込宮宴『こけし、ありませんやろか』

こけし、ありませんやろか。私によう似たこけし、探しとるんです。
え、何でそんなんを探すんかって。
私にとってはお守りなんですわ。
いや、ほんまなんです。以前にも祖父が宮城のこの辺を旅行した時に、私にそっくりなんを見つけて買うてきたんですが、これには何べん助けられたか分かりません。
例えば、私、小学生の時に車に轢かれたんですけどこけしのおかげで無事やったんです。車のタイヤが間違いなく私の両足を踏んづけおったんですが、かすり傷一つありませんでした。
そのかわり、家に帰るとこけしの足元に大きなひびが入っとりました。
こんなんが他にも何べんもあったんです。これはもう、こけしが私の身代わりになったんやとしか思えへんのですわ。
そのこけしが先日、とうとうあかんようになってしもうたんです。
春先の事でした。私、仕事でこの辺に来とったんです。そんで、外を歩いとったら突然ぐらりときて、思わず座り込んでまいました。
はい、あの地震でした。
早う逃げたらよかったんですが、あんまりのことで頭が真っ白になってしもうて、揺れが収まってからも、立つどころか何もでけへんかったんですわ。
そうしとるうちに突然視界を上から何かが覆って、次の瞬間、物凄い衝撃が頭を襲いました。
ごきゃ、ちゅう音が耳の内側からして、景色が真っ赤になりました。
一瞬、自分が死んだと思うたんですが、その後は何も起こりません。恐る恐る頭に触っても別にどうもなっとらんのです。

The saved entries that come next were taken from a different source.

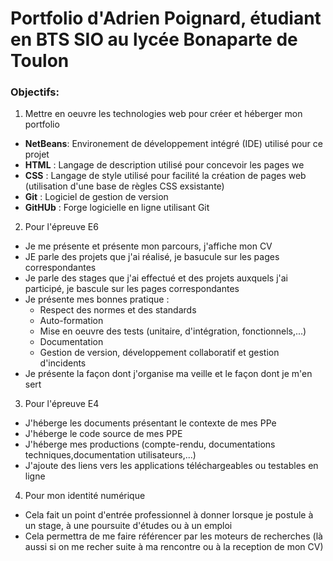 # Portfolio d'Adrien Poignard, étudiant en BTS SIO au lycée Bonaparte de Toulon

### Objectifs:

1. Mettre en oeuvre les technologies web pour créer et héberger mon portfolio
- **NetBeans**: Environement de développement intégré (IDE) utilisé pour ce projet
- **HTML** : Langage de description utilisé pour concevoir les pages we
- **CSS** : Langage de style utilisé pour facilité la création de pages web (utilisation d'une base de règles CSS exsistante)
- **Git** : Logiciel de gestion de version
- **GitHUb** : Forge logicielle en ligne utilisant Git

2. Pour l'épreuve E6 
- Je me présente et présente mon parcours, j'affiche mon CV 
- JE parle des projets que j'ai réalisé, je basucule sur les pages correspondantes
- Je parle des stages que j'ai effectué et des projets auxquels j'ai participé, je bascule sur les pages correspondantes
- Je présente mes bonnes pratique : 
  * Respect des normes et des standards
  * Auto-formation 
  * Mise en oeuvre des tests (unitaire, d'intégration, fonctionnels,...)
  * Documentation 
  * Gestion de version, développement collaboratif et gestion d'incidents
- Je présente la façon dont j'organise ma veille et le façon dont je m'en sert

3. Pour l'épreuve E4 
- J'héberge les documents présentant le contexte de mes PPe
- J'héberge le code source de mes PPE
- J'héberge mes productions (compte-rendu, documentations techniques,documentation utilisateurs,...)
- J'ajoute des liens vers les applications téléchargeables ou testables en ligne

4. Pour mon identité numérique
- Cela fait un point d'entrée professionnel à donner lorsque je postule à un stage, à une poursuite d'études ou à un emploi
- Cela permettra de me faire référencer par les moteurs de recherches (là aussi si on me recher suite à ma rencontre ou à la reception de mon CV)
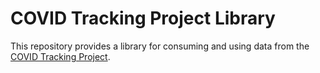 # COVID Tracking Project Library

This repository provides a library for consuming and using data from the [COVID Tracking Project](https://covidtracking.com).
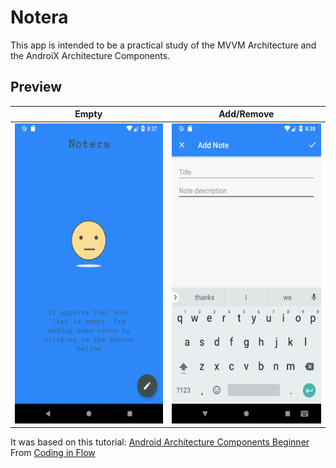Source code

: # Notera
This app is intended to be a practical study of the MVVM Architecture and the AndroiX Architecture Components.

## Preview
|Empty            | Add/Remove
| :-------------: |:-------------:|
| <img src="gif/empty.gif" width="250" height="480"> | <img src="gif/add.gif" width="250" height="480"> 


It was based on this tutorial: [Android Architecture Components Beginner](https://www.youtube.com/playlist?list=PLrnPJCHvNZuDihTpkRs6SpZhqgBqPU118)
From [Coding in Flow](https://www.youtube.com/channel/UC_Fh8kvtkVPkeihBs42jGcA)
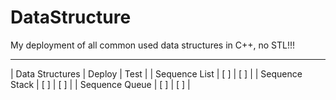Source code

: # DataStructure

My deployment of all common used data structures in C++, no STL!!!

****

| Data Structures | Deploy | Test |
| Sequence List | [ ] | [ ] |
| Sequence Stack | [ ] | [ ] |
| Sequence Queue | [ ] | [ ] |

顔を上げてみると、目の前に大きな看板が落ちとりました。縁が一か所えらくへこんどりました。
ああ、あれが当たったんか、こけしがまた身代わりになってくれたんやな、と思いました。
大阪の家に戻ってみたら案の定、こけしの頭が真っ二つに割れとりました。なんとか直そうとしたんですが、あきませんでした。
もう、私の身代わりはあらへんのです。
そんなわけで、こちらに私によう似たこけし、ありませんやろか。